There is also the executive power of reprieve, long in disuse but still a valid, constitutional power for many governors. A reprieve is a mechanism whereby a criminal sentence is temporarily suspended. In Pennsylvania, Governor Wolf has been exercising his reprieve powers to prohibit executions of death sentences since 2014. There is nothing to suggest that he cannot exercise this same power to temporarily suspend sentences of incarceration and release people to their families in the community in order to relieve the burden on the system, allow for social distancing, and limit the damage caused by the pandemic.
Under the US Constitution, no one can be subject to cruel and unusual punishment. If it is impossible to incarcerate somebody in such a way that you cannot protect their very life — in other words, if the risk of contracting COVID-19 is what we’re told it is — then they need to be released. Our officials need to be considering emergency release measures that would not otherwise be politically feasible. In this case, public health has to be the priority.
With the COVID-19 crisis now looming in the background of everything we do, what’s in store for the movement to end mass incarceration?
If activists are prepared to seize the initiative and be as audacious as the circumstances demand, we may find that we have an opportunity to influence institutions that would otherwise be utterly resistant to us.
Right now, we need to be insistent about the need to get as many people out of prison and jail as possible, as fast as possible. But in the aftermath of all this, we will need to organize to ensure that correctional institutions aren’t filled up again. State resources will need to be directed toward the economic survival of communities that are already being devastated by this work shutdown — a substantial slowdown of global capitalism that is, from all projections, still in its infancy.

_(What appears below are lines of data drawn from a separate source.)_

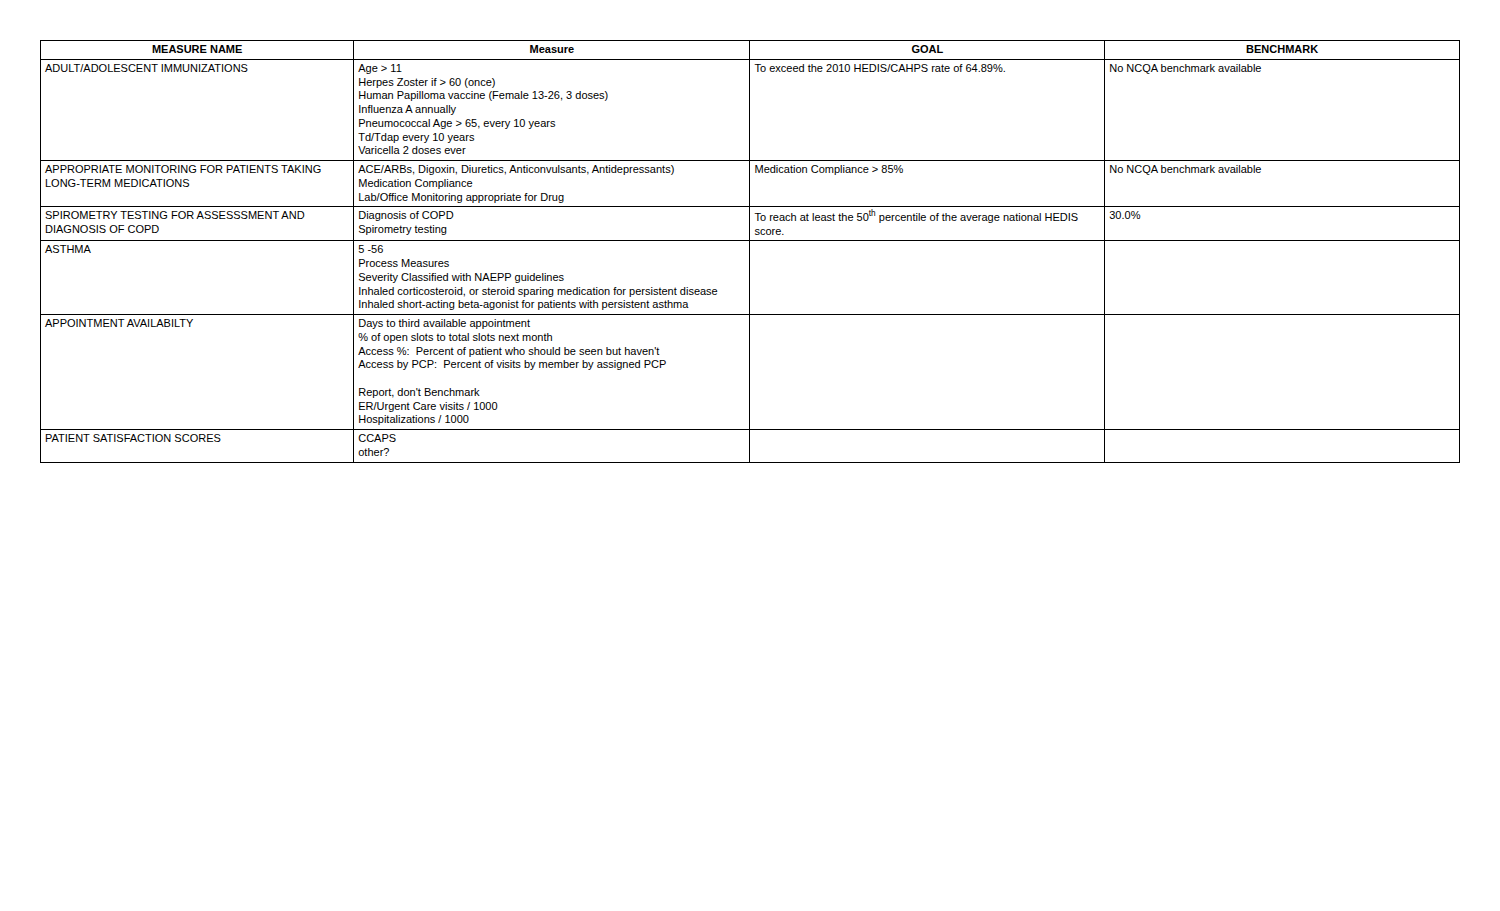| MEASURE NAME | Measure | GOAL | BENCHMARK |
| --- | --- | --- | --- |
| ADULT/ADOLESCENT IMMUNIZATIONS | Age > 11 Herpes Zoster if > 60 (once) Human Papilloma vaccine (Female 13-26, 3 doses) Influenza A annually Pneumococcal Age > 65, every 10 years Td/Tdap every 10 years Varicella 2 doses ever | To exceed the 2010 HEDIS/CAHPS rate of 64.89%. | No NCQA benchmark available |
| APPROPRIATE MONITORING FOR PATIENTS TAKING LONG-TERM MEDICATIONS | ACE/ARBs, Digoxin, Diuretics, Anticonvulsants, Antidepressants) Medication Compliance Lab/Office Monitoring appropriate for Drug | Medication Compliance > 85% | No NCQA benchmark available |
| SPIROMETRY TESTING FOR ASSESSSMENT AND DIAGNOSIS OF COPD | Diagnosis of COPD Spirometry testing | To reach at least the 50 th percentile of the average national HEDIS score. | 30.0% |
| ASTHMA | 5 -56 Process Measures Severity Classified with NAEPP guidelines Inhaled corticosteroid, or steroid sparing medication for persistent disease Inhaled short-acting beta-agonist for patients with persistent asthma | | |
| APPOINTMENT AVAILABILTY | Days to third available appointment % of open slots to total slots next month Access %: Percent of patient who should be seen but haven't Access by PCP: Percent of visits by member by assigned PCP Report, don't Benchmark ER/Urgent Care visits / 1000 Hospitalizations / 1000 | | |
| PATIENT SATISFACTION SCORES | CCAPS other? | | |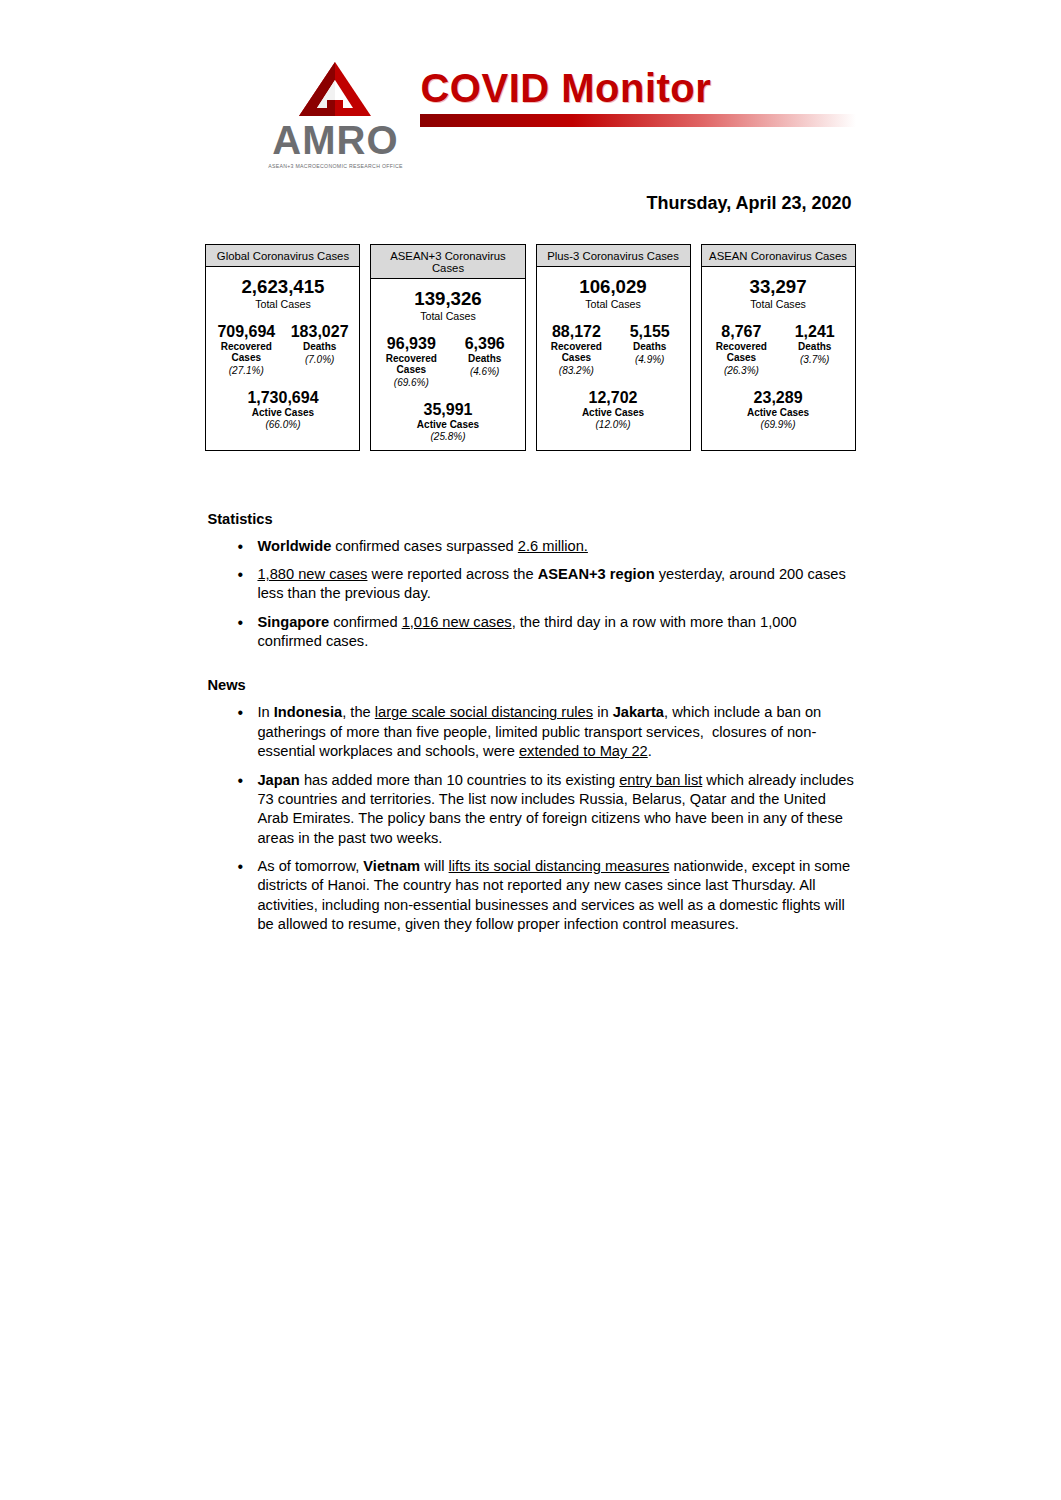AMRO
ASEAN+3 MACROECONOMIC RESEARCH OFFICE
COVID Monitor
Thursday, April 23, 2020
Global Coronavirus Cases
2,623,415
Total Cases
709,694
Recovered Cases
(27.1%)
183,027
Deaths
(7.0%)
1,730,694
Active Cases
(66.0%)
ASEAN+3 Coronavirus Cases
139,326
Total Cases
96,939
Recovered Cases
(69.6%)
6,396
Deaths
(4.6%)
35,991
Active Cases
(25.8%)
Plus-3 Coronavirus Cases
106,029
Total Cases
88,172
Recovered Cases
(83.2%)
5,155
Deaths
(4.9%)
12,702
Active Cases
(12.0%)
ASEAN Coronavirus Cases
33,297
Total Cases
8,767
Recovered Cases
(26.3%)
1,241
Deaths
(3.7%)
23,289
Active Cases
(69.9%)
Statistics
Worldwide confirmed cases surpassed 2.6 million.
1,880 new cases were reported across the ASEAN+3 region yesterday, around 200 cases less than the previous day.
Singapore confirmed 1,016 new cases, the third day in a row with more than 1,000 confirmed cases.
News
In Indonesia, the large scale social distancing rules in Jakarta, which include a ban on gatherings of more than five people, limited public transport services, closures of non-essential workplaces and schools, were extended to May 22.
Japan has added more than 10 countries to its existing entry ban list which already includes 73 countries and territories. The list now includes Russia, Belarus, Qatar and the United Arab Emirates. The policy bans the entry of foreign citizens who have been in any of these areas in the past two weeks.
As of tomorrow, Vietnam will lifts its social distancing measures nationwide, except in some districts of Hanoi. The country has not reported any new cases since last Thursday. All activities, including non-essential businesses and services as well as a domestic flights will be allowed to resume, given they follow proper infection control measures.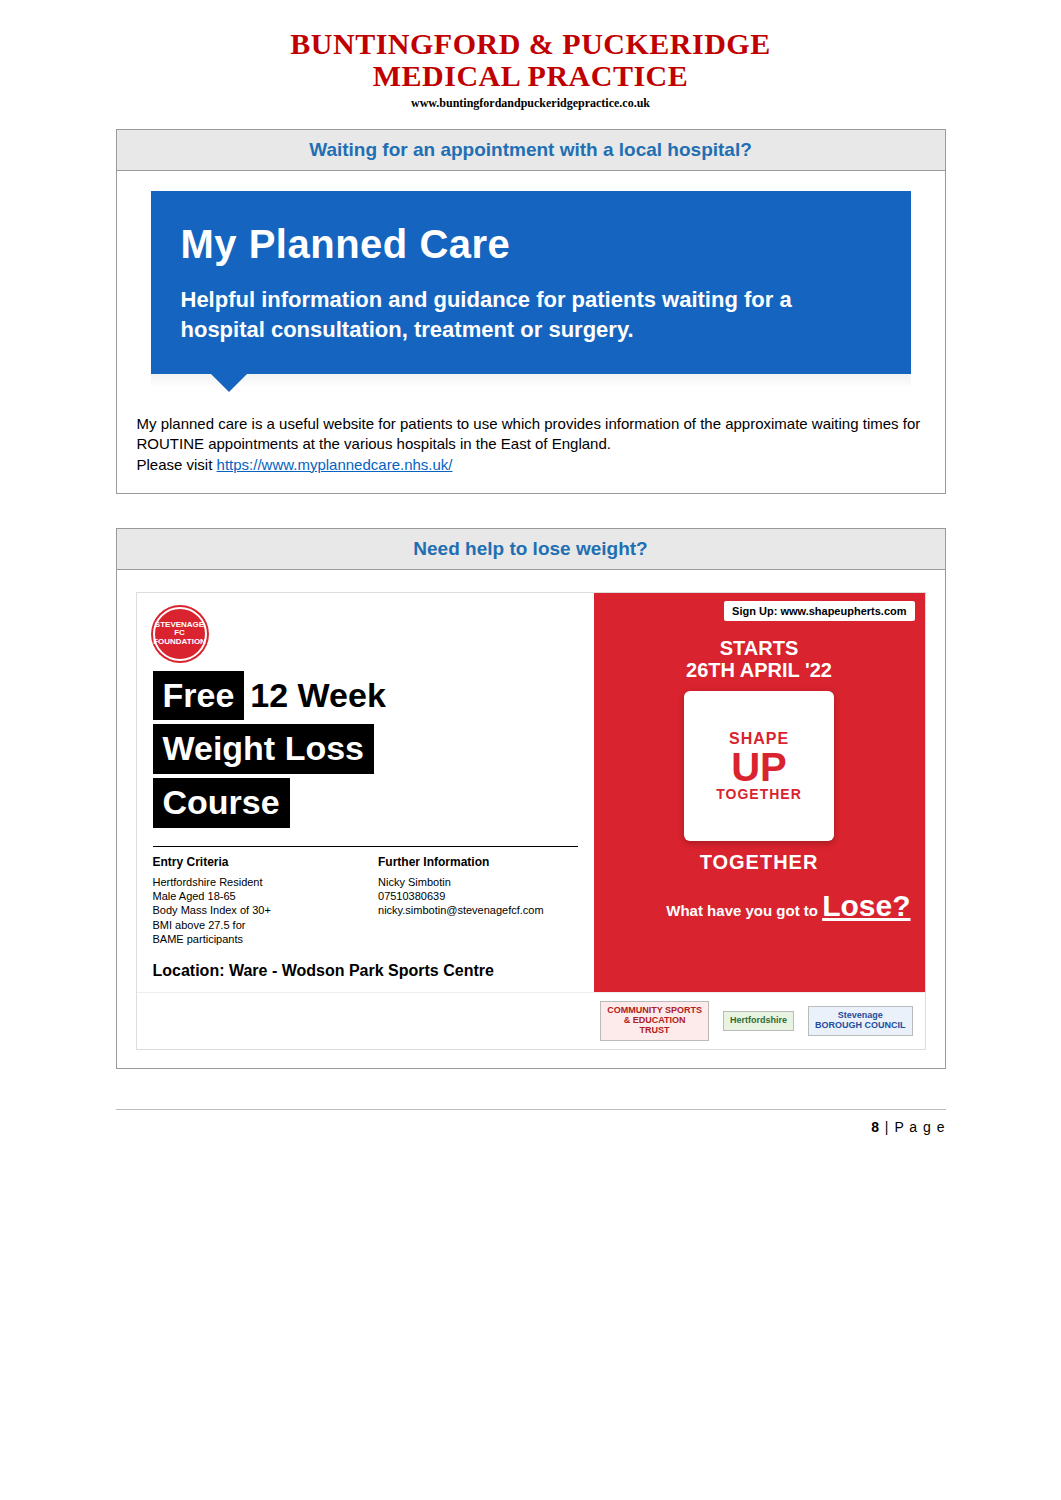Buntingford & PuckeridgeMedical Practice
www.buntingfordandpuckeridgepractice.co.uk
Waiting for an appointment with a local hospital?
My Planned Care
Helpful information and guidance for patients waiting for a hospital consultation, treatment or surgery.
My planned care is a useful website for patients to use which provides information of the approximate waiting times for ROUTINE appointments at the various hospitals in the East of England.
Please visit https://www.myplannedcare.nhs.uk/
Need help to lose weight?
STEVENAGE
FC
FOUNDATION
Free 12 Week Weight Loss Course
Entry Criteria
Hertfordshire Resident
Male Aged 18-65
Body Mass Index of 30+
BMI above 27.5 for
BAME participants
Further Information
Nicky Simbotin
07510380639
nicky.simbotin@stevenagefcf.com
Location: Ware - Wodson Park Sports Centre
Sign Up: www.shapeupherts.com
STARTS
26TH APRIL '22
SHAPE UP TOGETHER
TOGETHER
What have you got to Lose?
COMMUNITY SPORTS
& EDUCATION
TRUST
Hertfordshire
Stevenage
BOROUGH COUNCIL
8 | P a g e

As we’re pushing for things like Medicare for All and a social safety net in the aftermath of the COVID-19 pandemic, we also need to insist that institutions of state violence be starved of funds. That’s not only because those funds are limited and need to be going toward life-sustaining measures. It’s also because these are institutions of reaction that are particularly dangerous at a moment like this.
We will soon be encountering a moment when more people than ever before will be impoverished, traumatized, and dealing with the loss of their jobs or loved ones. Most important, these people’s expectations about what it means to live in this country and have their needs met will have been totally upset. More people than ever before will be ready to consider changing absolutely everything.
Everything that I’ve seen from abolitionists has shown that they are lucid and determined and there for their communities in this moment. And that is definitely a bright ray in a darkening time.